[Dataset entries]
______________________________

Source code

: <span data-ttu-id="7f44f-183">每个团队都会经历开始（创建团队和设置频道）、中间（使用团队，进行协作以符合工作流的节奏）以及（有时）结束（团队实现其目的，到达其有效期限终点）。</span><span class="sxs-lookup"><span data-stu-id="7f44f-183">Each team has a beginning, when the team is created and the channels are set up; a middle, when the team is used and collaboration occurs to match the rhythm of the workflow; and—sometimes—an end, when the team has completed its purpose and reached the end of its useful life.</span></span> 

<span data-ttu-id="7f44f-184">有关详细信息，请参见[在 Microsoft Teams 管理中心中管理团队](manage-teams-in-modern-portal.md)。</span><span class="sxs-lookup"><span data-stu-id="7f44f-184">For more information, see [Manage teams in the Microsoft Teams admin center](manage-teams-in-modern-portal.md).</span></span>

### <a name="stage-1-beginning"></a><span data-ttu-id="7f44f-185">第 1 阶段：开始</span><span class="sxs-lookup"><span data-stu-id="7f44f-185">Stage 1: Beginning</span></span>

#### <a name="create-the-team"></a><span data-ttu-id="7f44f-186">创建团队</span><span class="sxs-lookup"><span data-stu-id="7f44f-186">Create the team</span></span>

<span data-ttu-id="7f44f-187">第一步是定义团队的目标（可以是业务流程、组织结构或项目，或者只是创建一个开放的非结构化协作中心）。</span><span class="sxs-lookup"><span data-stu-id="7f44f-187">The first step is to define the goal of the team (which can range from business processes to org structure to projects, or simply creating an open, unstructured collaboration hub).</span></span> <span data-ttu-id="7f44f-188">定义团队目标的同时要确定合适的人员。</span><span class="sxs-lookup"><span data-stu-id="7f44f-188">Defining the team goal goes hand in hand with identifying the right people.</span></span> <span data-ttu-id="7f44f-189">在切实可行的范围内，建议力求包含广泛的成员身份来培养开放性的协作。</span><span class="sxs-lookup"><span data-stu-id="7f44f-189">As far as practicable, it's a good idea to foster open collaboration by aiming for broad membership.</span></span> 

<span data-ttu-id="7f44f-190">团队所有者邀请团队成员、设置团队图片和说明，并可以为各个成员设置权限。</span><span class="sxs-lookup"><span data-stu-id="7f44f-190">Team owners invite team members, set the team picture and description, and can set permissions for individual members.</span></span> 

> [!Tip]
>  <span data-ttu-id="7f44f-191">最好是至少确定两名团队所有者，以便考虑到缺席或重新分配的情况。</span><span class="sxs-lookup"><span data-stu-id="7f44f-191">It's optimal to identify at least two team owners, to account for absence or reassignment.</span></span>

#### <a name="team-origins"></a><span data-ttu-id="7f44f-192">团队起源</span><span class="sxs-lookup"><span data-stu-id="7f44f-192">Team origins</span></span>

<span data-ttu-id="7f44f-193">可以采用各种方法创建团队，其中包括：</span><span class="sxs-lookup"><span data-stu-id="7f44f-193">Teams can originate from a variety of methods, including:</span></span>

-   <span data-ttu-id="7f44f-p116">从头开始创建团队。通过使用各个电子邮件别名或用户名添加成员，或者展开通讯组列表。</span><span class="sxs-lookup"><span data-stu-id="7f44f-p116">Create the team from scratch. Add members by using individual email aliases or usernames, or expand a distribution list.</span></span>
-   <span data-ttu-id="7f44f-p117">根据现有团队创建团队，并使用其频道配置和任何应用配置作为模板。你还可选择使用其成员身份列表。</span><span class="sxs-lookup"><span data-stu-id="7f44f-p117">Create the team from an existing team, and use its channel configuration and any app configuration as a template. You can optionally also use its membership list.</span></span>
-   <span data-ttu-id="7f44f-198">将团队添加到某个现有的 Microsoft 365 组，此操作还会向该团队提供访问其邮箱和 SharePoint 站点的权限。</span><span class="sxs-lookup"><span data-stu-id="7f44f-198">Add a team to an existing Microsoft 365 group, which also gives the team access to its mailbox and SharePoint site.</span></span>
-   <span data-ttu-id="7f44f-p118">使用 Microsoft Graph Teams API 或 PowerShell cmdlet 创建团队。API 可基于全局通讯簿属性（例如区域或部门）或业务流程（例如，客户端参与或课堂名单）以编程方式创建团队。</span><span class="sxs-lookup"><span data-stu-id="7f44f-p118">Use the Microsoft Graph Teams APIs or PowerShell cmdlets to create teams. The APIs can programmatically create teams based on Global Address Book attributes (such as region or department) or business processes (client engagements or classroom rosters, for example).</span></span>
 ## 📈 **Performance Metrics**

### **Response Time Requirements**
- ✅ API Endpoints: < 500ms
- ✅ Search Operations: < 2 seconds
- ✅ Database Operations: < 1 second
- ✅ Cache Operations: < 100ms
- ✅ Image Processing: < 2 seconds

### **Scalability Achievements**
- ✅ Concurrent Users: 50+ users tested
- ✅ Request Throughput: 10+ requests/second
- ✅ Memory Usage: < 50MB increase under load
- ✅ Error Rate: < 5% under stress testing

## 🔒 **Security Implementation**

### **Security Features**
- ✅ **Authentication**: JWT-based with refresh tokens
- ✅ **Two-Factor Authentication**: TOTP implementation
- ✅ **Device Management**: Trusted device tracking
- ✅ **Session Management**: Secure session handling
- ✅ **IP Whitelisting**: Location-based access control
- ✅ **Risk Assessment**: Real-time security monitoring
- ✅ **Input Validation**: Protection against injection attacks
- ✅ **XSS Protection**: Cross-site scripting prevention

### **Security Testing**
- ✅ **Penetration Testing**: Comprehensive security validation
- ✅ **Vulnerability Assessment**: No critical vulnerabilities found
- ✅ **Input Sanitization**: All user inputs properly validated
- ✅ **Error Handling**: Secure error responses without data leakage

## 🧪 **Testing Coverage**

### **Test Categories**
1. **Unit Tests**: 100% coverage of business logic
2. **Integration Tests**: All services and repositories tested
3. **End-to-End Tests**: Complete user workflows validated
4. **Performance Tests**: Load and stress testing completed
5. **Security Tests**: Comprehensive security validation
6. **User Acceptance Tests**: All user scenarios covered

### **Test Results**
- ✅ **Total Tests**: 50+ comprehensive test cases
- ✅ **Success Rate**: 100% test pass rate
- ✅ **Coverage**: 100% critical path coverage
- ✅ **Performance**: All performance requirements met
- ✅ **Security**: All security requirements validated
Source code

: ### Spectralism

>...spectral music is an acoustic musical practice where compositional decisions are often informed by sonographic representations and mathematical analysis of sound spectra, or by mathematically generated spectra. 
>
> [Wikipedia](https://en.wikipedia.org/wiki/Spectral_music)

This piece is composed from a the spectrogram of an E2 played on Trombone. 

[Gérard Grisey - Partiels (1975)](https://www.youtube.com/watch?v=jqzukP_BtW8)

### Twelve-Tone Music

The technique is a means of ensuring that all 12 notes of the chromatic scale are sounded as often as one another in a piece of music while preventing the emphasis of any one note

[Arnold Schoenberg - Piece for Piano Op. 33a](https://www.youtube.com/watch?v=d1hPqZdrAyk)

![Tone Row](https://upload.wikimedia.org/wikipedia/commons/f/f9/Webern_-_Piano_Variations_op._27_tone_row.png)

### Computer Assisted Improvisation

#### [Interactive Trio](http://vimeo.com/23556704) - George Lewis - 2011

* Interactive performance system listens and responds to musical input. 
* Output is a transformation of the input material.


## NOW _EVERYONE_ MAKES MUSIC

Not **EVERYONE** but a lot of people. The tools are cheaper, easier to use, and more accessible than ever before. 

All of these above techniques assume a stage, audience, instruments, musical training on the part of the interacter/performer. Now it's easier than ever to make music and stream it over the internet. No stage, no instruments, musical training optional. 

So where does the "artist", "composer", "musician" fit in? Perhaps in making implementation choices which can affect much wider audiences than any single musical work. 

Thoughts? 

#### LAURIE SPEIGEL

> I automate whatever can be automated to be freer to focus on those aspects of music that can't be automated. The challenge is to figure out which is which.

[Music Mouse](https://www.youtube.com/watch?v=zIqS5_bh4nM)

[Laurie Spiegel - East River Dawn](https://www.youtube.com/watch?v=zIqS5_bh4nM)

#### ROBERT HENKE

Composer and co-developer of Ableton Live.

______________________________

*Request*. Return the stretch of lines from the one containing "### Twelve-Tone Music" through the one containing "#### LAURIE SPEIGEL", both included, copied word for word.

*Output*.
### Twelve-Tone Music

The technique is a means of ensuring that all 12 notes of the chromatic scale are sounded as often as one another in a piece of music while preventing the emphasis of any one note

[Arnold Schoenberg - Piece for Piano Op. 33a](https://www.youtube.com/watch?v=d1hPqZdrAyk)

![Tone Row](https://upload.wikimedia.org/wikipedia/commons/f/f9/Webern_-_Piano_Variations_op._27_tone_row.png)

### Computer Assisted Improvisation

#### [Interactive Trio](http://vimeo.com/23556704) - George Lewis - 2011

* Interactive performance system listens and responds to musical input. 
* Output is a transformation of the input material.


## NOW _EVERYONE_ MAKES MUSIC

Not **EVERYONE** but a lot of people. The tools are cheaper, easier to use, and more accessible than ever before. 

All of these above techniques assume a stage, audience, instruments, musical training on the part of the interacter/performer. Now it's easier than ever to make music and stream it over the internet. No stage, no instruments, musical training optional. 

So where does the "artist", "composer", "musician" fit in? Perhaps in making implementation choices which can affect much wider audiences than any single musical work. 

Thoughts? 

#### LAURIE SPEIGEL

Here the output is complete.